> [Consegna]:
Riporta fedelmente il passo del testo sui social che comincia con "Non è questione" e arriva fino a "anche da sola.", queste ultime parole comprese.

> [Testo da leggere]:
Siamo forse, finalmente, un po’… saturi-pieni-rasi?
Mi pare che si stia creando una piccola onda, non oso dire movimento, che dice: toglieteci i social. Concita de Gregorio è stata l’ultima a dirlo, il 19 gennaio su La stampa, più nella forma ottimista e propositiva di togliamoci (figurati) dai social, ma è chiaro che il sentimento è lì da molto prima. Quando lo diceva Byung-Chul Han (La società della trasparenza, L’espulsione dell’altro, Eros in agonia) potevamo ancora permetterci di non sentirla come una riflessione urgente e concreta. Ma ora? Io vedo i segni. Vi vedo che anche a voi, ad aprire quell’icona, vi viene un po’ la nausea. Scorrete le palle in alto delle storie di Instagram sapendo già che NIENTE di quello che ci troverete vi interesserà, niente vi darà anche solo quel minimo guizzo di amore-tossico che è la scarica di dopamina indotta dai social. Cos’è cambiato? C’è differenza fra sapere che una cosa ti fa male (per esempio le patatine fritte) ma amarla ancora (io amo le patatine fritte, ma non ne sono schiava, perlopiù) ed essere invece saturi pieni rasi. Stufi. Nauseati.
La clessidra (fisica, proprio quella con la sabbia) per limitare il tempo passato al telefono l’ho comprata nel 2018, quando non c’era ancora quella funzione dell’iPhone che ti dice quanto screen time accumuli. Che poi quella funzione dello screen time non serve a niente, se non a farti abdicare volontà e responsabilità a un oggetto (e a sentirti male quando vedi “tempo di utilizzo: 5h”. Ma che dico cinque, facciamo sette. Come passa il tempo quando ci si diverte, o non ci si diverte, ma si spera di divertirsi). Tutti quei report forniti oggi dall’iphone ti danno il senso ingannevole che qualcun altro si sta prendendo cura della tua dipendenza, che quindi è risolta, la soluzione appaltato allo stesso strumento che ti tiene prigioniero. Cioè, almeno con la clessidra mi facevo carico della cosa, con un residuo di istinto di autopreservazione, ora invece con tutte le funzioni di tracking, blocco automatico, non-disturbare, reminder (volendo ti puoi mettere un limite ad alcune app e il telefono ti dice “il tuo tempo per oggi è finito! Aggiungi 15 minuti?” così ogni 15 minuti ti senti peggio, fino a che dici ma non rompere i coglioni, macchina, e li togli del tutto perché sei ma-la-to). Non ha più senso pensare a cosa potrebbe funzionare per te per smettere. Sai che se vuoi smettere non devi fare altro che usare i ragionevolissimi strumenti forniti da Apple, strumenti pensati per non funzionare e che infatti tu non userai.
Non è questione di produttività, la mia produttività non era alle stelle neanche prima dei social, anzi. Ho sempre lavorato tanto trovando sempre il modo più doloroso per farlo, cioè eplodendo il lavoro su un tempo di poliuretano espanso tipo tortura cinese. Non ero fra quelli che tornavano a casa e facevano i compiti e poi erano liberi, per dire. Li spalmavo su sei, otto ore, a volte mi svegliavo la mattina alle 5, intervallavo con Mtv, televisione di vario tipo. Insomma: non mi serve Instagram per dissociarmi dal presente, ci sono sempre riuscita anche da sola.

> [Estratti dei dati]:
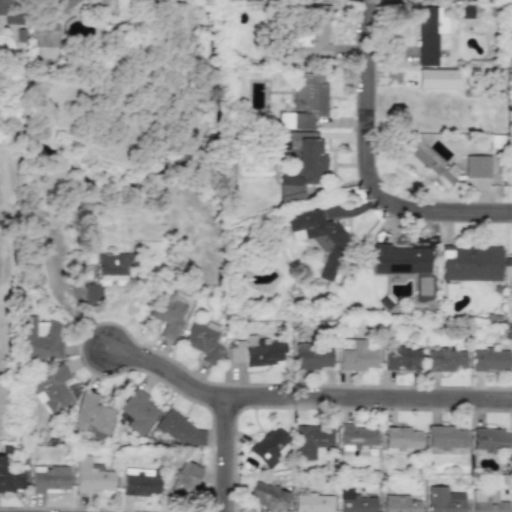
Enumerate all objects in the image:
building: (452, 0)
road: (187, 1)
building: (49, 18)
building: (50, 18)
building: (429, 33)
building: (430, 34)
building: (311, 35)
building: (311, 36)
building: (437, 78)
building: (437, 79)
building: (305, 101)
building: (306, 102)
park: (89, 158)
road: (364, 163)
building: (307, 164)
building: (307, 164)
building: (429, 165)
building: (429, 166)
building: (476, 166)
building: (476, 166)
building: (291, 193)
building: (291, 194)
building: (318, 236)
building: (319, 238)
road: (25, 253)
building: (400, 259)
building: (400, 260)
building: (470, 262)
building: (471, 263)
building: (107, 273)
building: (107, 274)
building: (168, 313)
building: (168, 313)
building: (38, 338)
building: (39, 339)
building: (202, 342)
building: (202, 342)
building: (255, 351)
building: (255, 351)
building: (357, 355)
building: (312, 356)
building: (358, 356)
building: (312, 357)
building: (401, 357)
building: (401, 358)
building: (490, 359)
building: (490, 359)
building: (445, 360)
building: (445, 360)
building: (50, 388)
building: (51, 389)
road: (305, 403)
building: (137, 411)
building: (138, 412)
building: (91, 416)
building: (91, 416)
building: (180, 428)
building: (180, 429)
building: (445, 436)
building: (355, 437)
building: (356, 437)
building: (446, 437)
building: (401, 439)
building: (490, 439)
building: (490, 439)
building: (401, 440)
building: (311, 442)
building: (311, 442)
building: (268, 445)
building: (269, 445)
road: (225, 458)
building: (90, 475)
building: (91, 476)
building: (48, 478)
building: (10, 479)
building: (10, 479)
building: (49, 479)
building: (184, 480)
building: (185, 480)
building: (139, 481)
building: (140, 482)
building: (267, 496)
building: (267, 496)
building: (443, 500)
building: (444, 500)
building: (486, 501)
building: (354, 502)
building: (354, 502)
building: (487, 502)
building: (312, 503)
building: (312, 503)
building: (399, 504)
building: (399, 504)
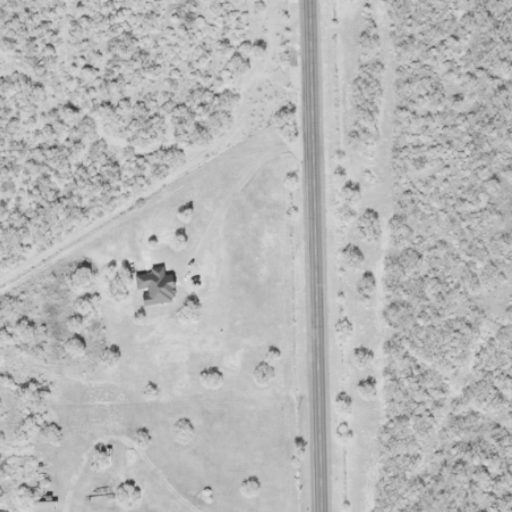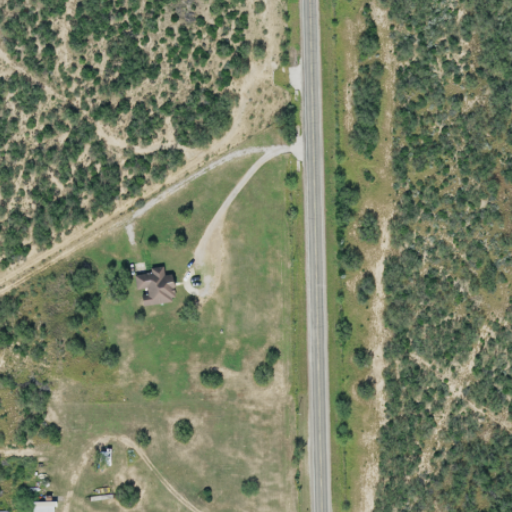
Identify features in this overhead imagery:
road: (314, 255)
building: (152, 289)
building: (115, 470)
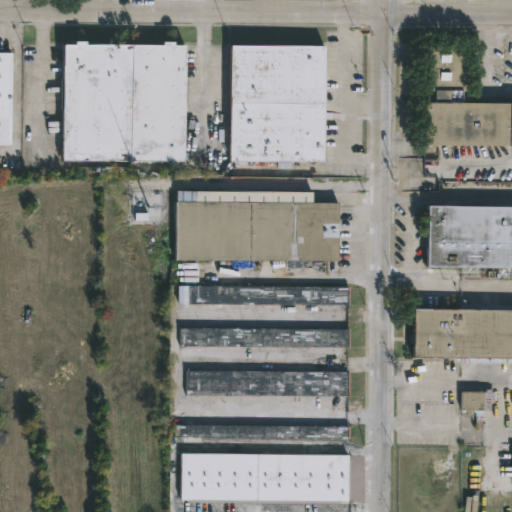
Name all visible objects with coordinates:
road: (167, 6)
road: (187, 6)
road: (256, 12)
road: (486, 65)
road: (204, 80)
road: (40, 85)
road: (13, 90)
building: (4, 99)
building: (5, 100)
building: (120, 102)
building: (123, 104)
building: (274, 104)
road: (343, 104)
road: (363, 104)
building: (457, 105)
building: (276, 106)
building: (462, 115)
road: (447, 167)
road: (351, 187)
building: (253, 227)
building: (256, 229)
road: (355, 230)
building: (468, 237)
building: (467, 239)
road: (382, 255)
road: (295, 277)
building: (261, 296)
building: (262, 297)
building: (462, 335)
building: (463, 336)
building: (262, 338)
building: (263, 339)
building: (264, 383)
building: (266, 384)
building: (475, 404)
building: (257, 432)
building: (260, 433)
road: (245, 447)
building: (264, 478)
building: (262, 479)
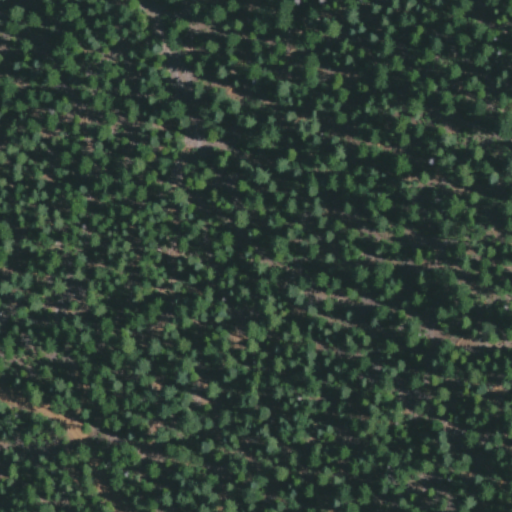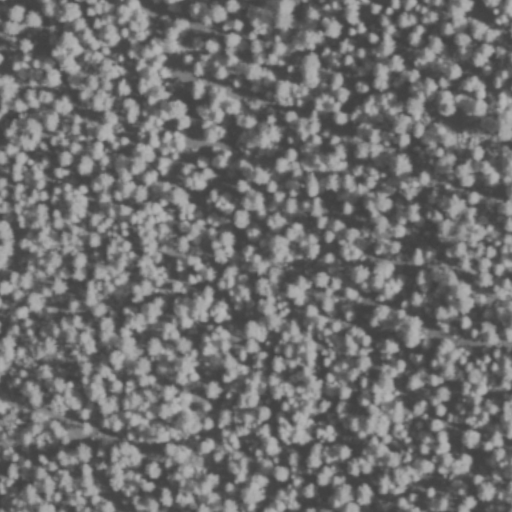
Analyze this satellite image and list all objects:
road: (76, 436)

> [Risposta completa]:
Non è questione di produttività, la mia produttività non era alle stelle neanche prima dei social, anzi. Ho sempre lavorato tanto trovando sempre il modo più doloroso per farlo, cioè eplodendo il lavoro su un tempo di poliuretano espanso tipo tortura cinese. Non ero fra quelli che tornavano a casa e facevano i compiti e poi erano liberi, per dire. Li spalmavo su sei, otto ore, a volte mi svegliavo la mattina alle 5, intervallavo con Mtv, televisione di vario tipo. Insomma: non mi serve Instagram per dissociarmi dal presente, ci sono sempre riuscita anche da sola.